_DIRECTIONS_
Your task is to print all of the data below exactly, with no pictures included.

_RECORDS TO PROCESS_

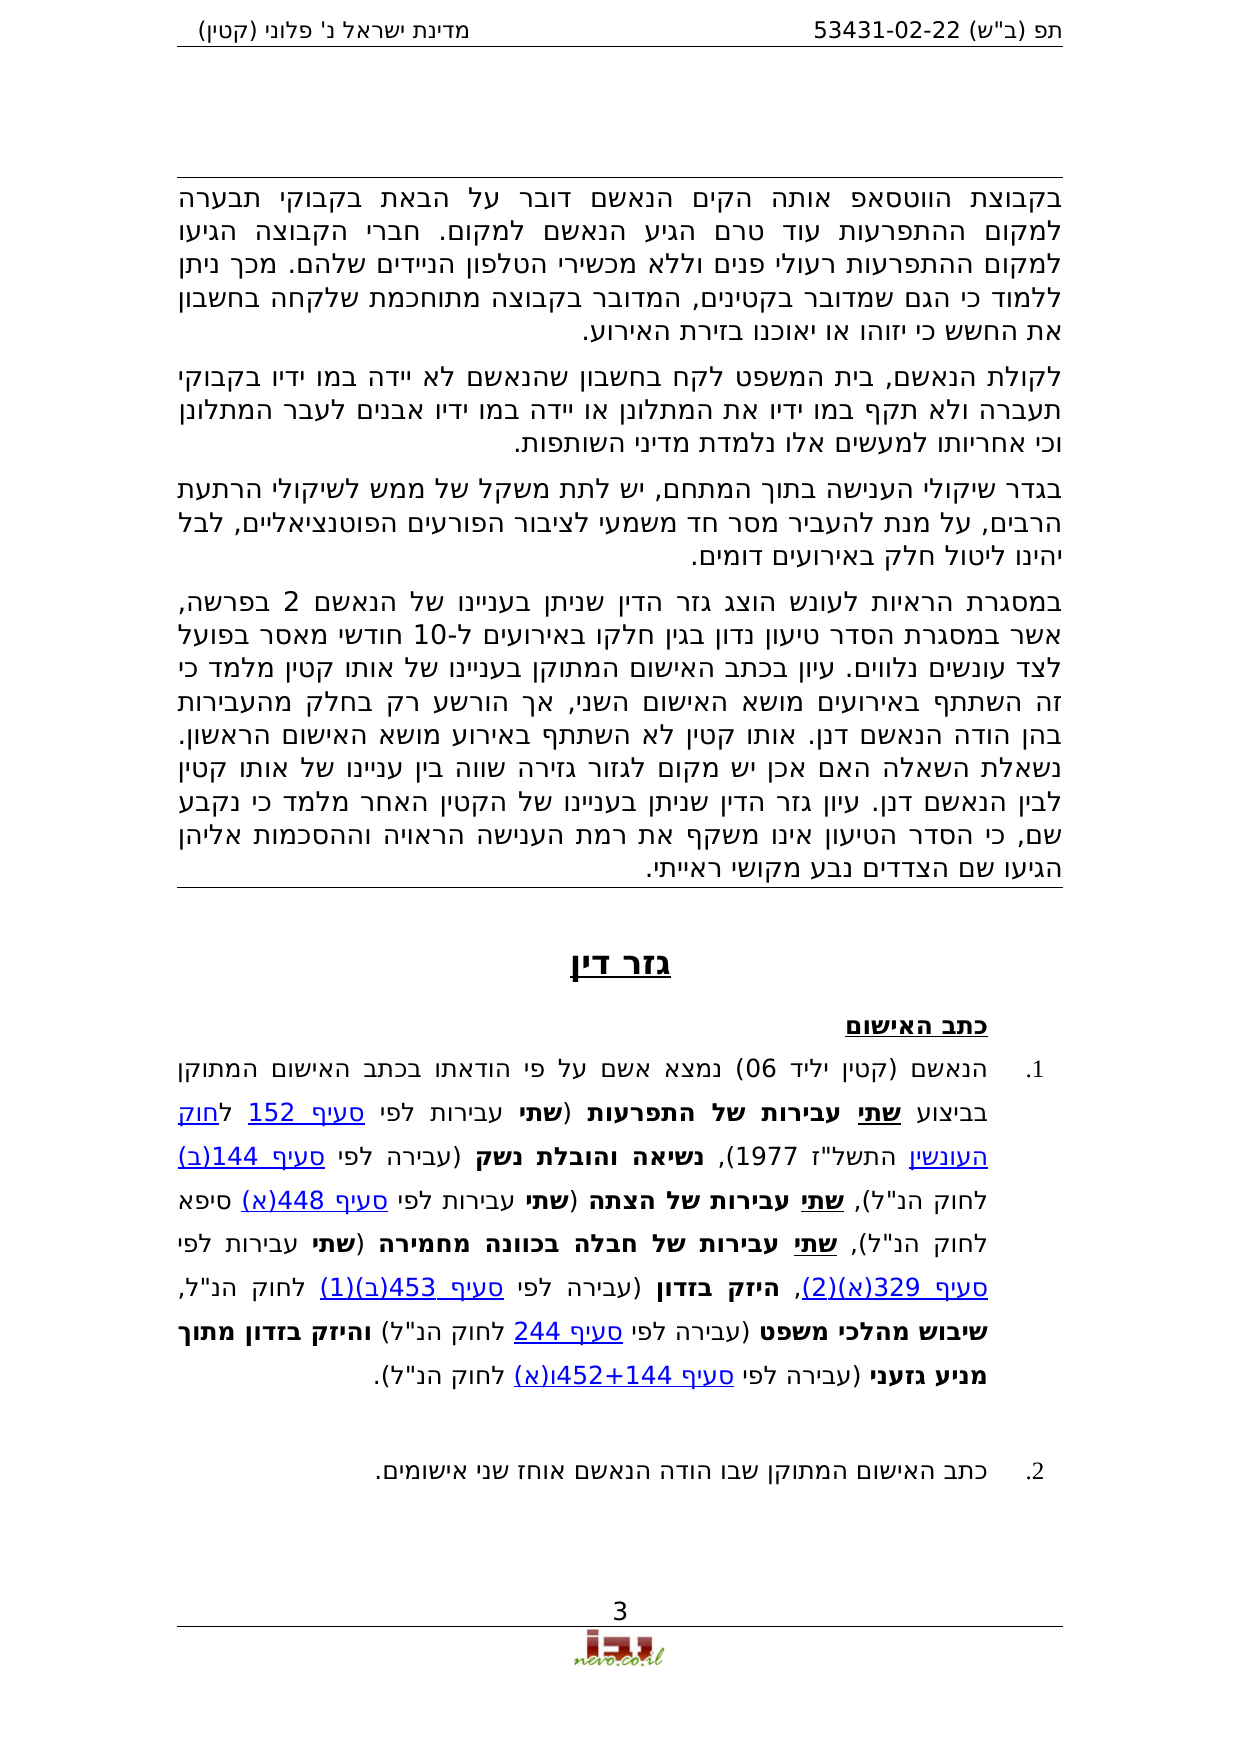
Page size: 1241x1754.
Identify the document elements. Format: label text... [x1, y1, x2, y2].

list הנאשם (קטין יליד 06) נמצא אשם על פי הודאתו בכתב האישום המתוקן בביצוע שתי עבירות של התפרעות (שתי עבירות לפי סעיף 152 לחוק העונשין התשל"ז 1977), נשיאה והובלת נשק (עבירה לפי סעיף 144(ב) לחוק הנ"ל), שתי עבירות של הצתה (שתי עבירות לפי סעיף 448(א) סיפא לחוק הנ"ל), שתי עבירות של חבלה בכוונה מחמירה (שתי עבירות לפי סעיף 329(א)(2), היזק בזדון (עבירה לפי סעיף 453(ב)(1) לחוק הנ"ל, שיבוש מהלכי משפט (עבירה לפי סעיף 244 לחוק הנ"ל) והיזק בזדון מתוך מניע גזעני (עבירה לפי סעיף 452+144ו(א) לחוק הנ"ל). [177, 1054, 1026, 1390]
list כתב האישום [177, 1011, 988, 1040]
table_header גזר דין [161, 943, 1079, 982]
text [177, 178, 1063, 347]
text לקולת הנאשם, בית המשפט לקח בחשבון שהנאשם לא יידה במו ידיו בקבוקי תעברה ולא תקף במו ידיו את המתלונן או יידה במו ידיו אבנים לעבר המתלונן וכי אחריותו למעשים אלו נלמדת מדיני השותפות. [177, 356, 1063, 459]
picture [574, 1629, 666, 1667]
text בגדר שיקולי הענישה בתוך המתחם, יש לתת משקל של ממש לשיקולי הרתעת הרבים, על מנת להעביר מסר חד משמעי לציבור הפורעים הפוטנציאליים, לבל יהינו ליטול חלק באירועים דומים. [177, 469, 1063, 572]
text במסגרת הראיות לעונש הוצג גזר הדין שניתן בעניינו של הנאשם 2 בפרשה, אשר במסגרת הסדר טיעון נדון בגין חלקו באירועים ל-10 חודשי מאסר בפועל לצד עונשים נלווים. עיון בכתב האישום המתוקן בעניינו של אותו קטין מלמד כי זה השתתף באירועים מושא האישום השני, אך הורשע רק בחלק מהעבירות בהן הודה הנאשם דנן. אותו קטין לא השתתף באירוע מושא האישום הראשון. נשאלת השאלה האם אכן יש מקום לגזור גזירה שווה בין עניינו של אותו קטין לבין הנאשם דנן. עיון גזר הדין שניתן בעניינו של הקטין האחר מלמד כי נקבע שם, כי הסדר הטיעון אינו משקף את רמת הענישה הראויה וההסכמות אליהן הגיעו שם הצדדים נבע מקושי ראייתי. [177, 581, 1063, 887]
list כתב האישום המתוקן שבו הודה הנאשם אוחז שני אישומים. [177, 1456, 1026, 1485]
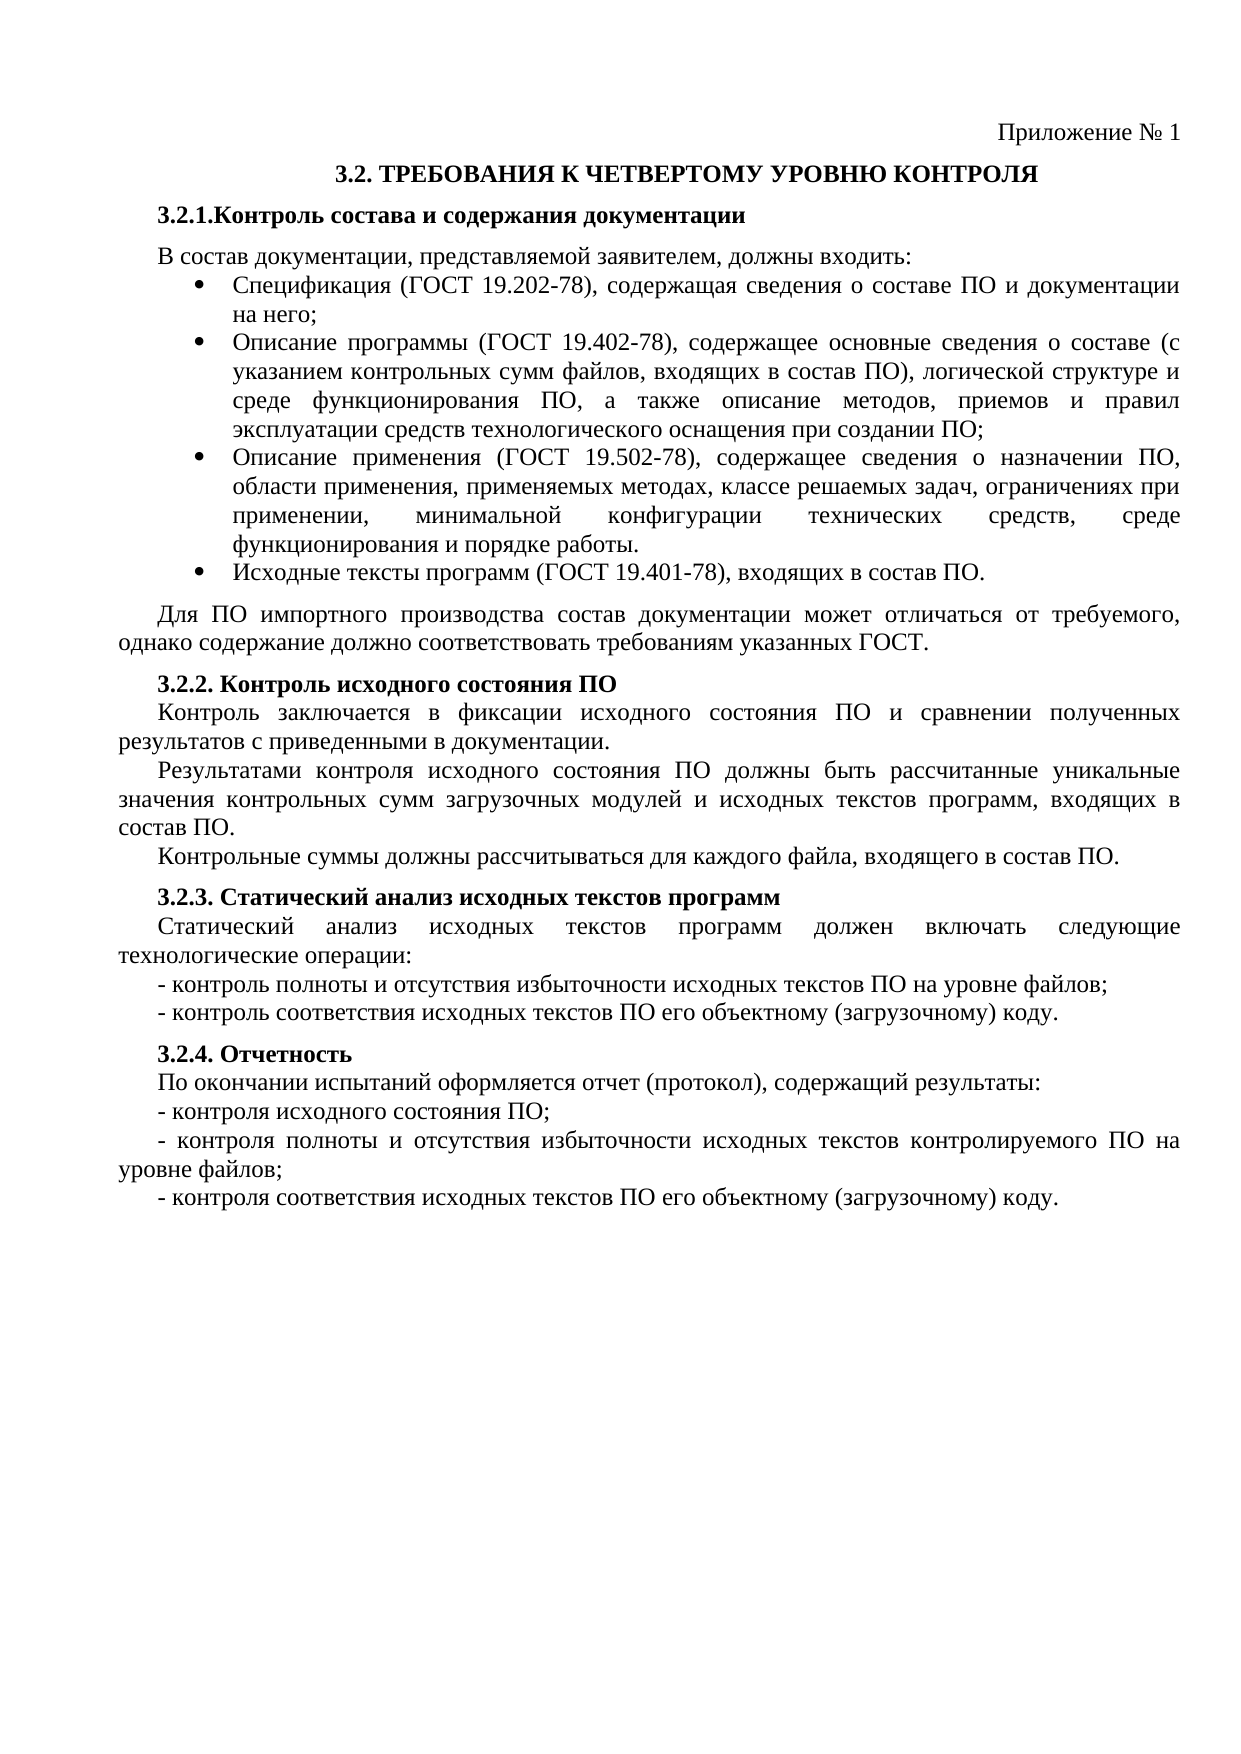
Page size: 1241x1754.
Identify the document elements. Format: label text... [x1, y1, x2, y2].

_ANSWER BOX_
Page size: 1241x1754.
Identify the document elements. Format: label text... [x1, y1, x2, y2].

list הנאשם (קטין יליד 06) נמצא אשם על פי הודאתו בכתב האישום המתוקן בביצוע שתי עבירות של התפרעות (שתי עבירות לפי סעיף 152 לחוק העונשין התשל"ז 1977), נשיאה והובלת נשק (עבירה לפי סעיף 144(ב) לחוק הנ"ל), שתי עבירות של הצתה (שתי עבירות לפי סעיף 448(א) סיפא לחוק הנ"ל), שתי עבירות של חבלה בכוונה מחמירה (שתי עבירות לפי סעיף 329(א)(2), היזק בזדון (עבירה לפי סעיף 453(ב)(1) לחוק הנ"ל, שיבוש מהלכי משפט (עבירה לפי סעיף 244 לחוק הנ"ל) והיזק בזדון מתוך מניע גזעני (עבירה לפי סעיף 452+144ו(א) לחוק הנ"ל). [177, 1054, 1026, 1390]
list כתב האישום [177, 1011, 988, 1040]
table_header גזר דין [161, 943, 1079, 982]
text [177, 178, 1063, 347]
text לקולת הנאשם, בית המשפט לקח בחשבון שהנאשם לא יידה במו ידיו בקבוקי תעברה ולא תקף במו ידיו את המתלונן או יידה במו ידיו אבנים לעבר המתלונן וכי אחריותו למעשים אלו נלמדת מדיני השותפות. [177, 356, 1063, 459]
picture [574, 1629, 666, 1667]
text בגדר שיקולי הענישה בתוך המתחם, יש לתת משקל של ממש לשיקולי הרתעת הרבים, על מנת להעביר מסר חד משמעי לציבור הפורעים הפוטנציאליים, לבל יהינו ליטול חלק באירועים דומים. [177, 469, 1063, 572]
text במסגרת הראיות לעונש הוצג גזר הדין שניתן בעניינו של הנאשם 2 בפרשה, אשר במסגרת הסדר טיעון נדון בגין חלקו באירועים ל-10 חודשי מאסר בפועל לצד עונשים נלווים. עיון בכתב האישום המתוקן בעניינו של אותו קטין מלמד כי זה השתתף באירועים מושא האישום השני, אך הורשע רק בחלק מהעבירות בהן הודה הנאשם דנן. אותו קטין לא השתתף באירוע מושא האישום הראשון. נשאלת השאלה האם אכן יש מקום לגזור גזירה שווה בין עניינו של אותו קטין לבין הנאשם דנן. עיון גזר הדין שניתן בעניינו של הקטין האחר מלמד כי נקבע שם, כי הסדר הטיעון אינו משקף את רמת הענישה הראויה וההסכמות אליהן הגיעו שם הצדדים נבע מקושי ראייתי. [177, 581, 1063, 887]
list כתב האישום המתוקן שבו הודה הנאשם אוחז שני אישומים. [177, 1456, 1026, 1485]
Page size: 1241x1754.
Identify the document elements. Format: label text... [x1, y1, x2, y2].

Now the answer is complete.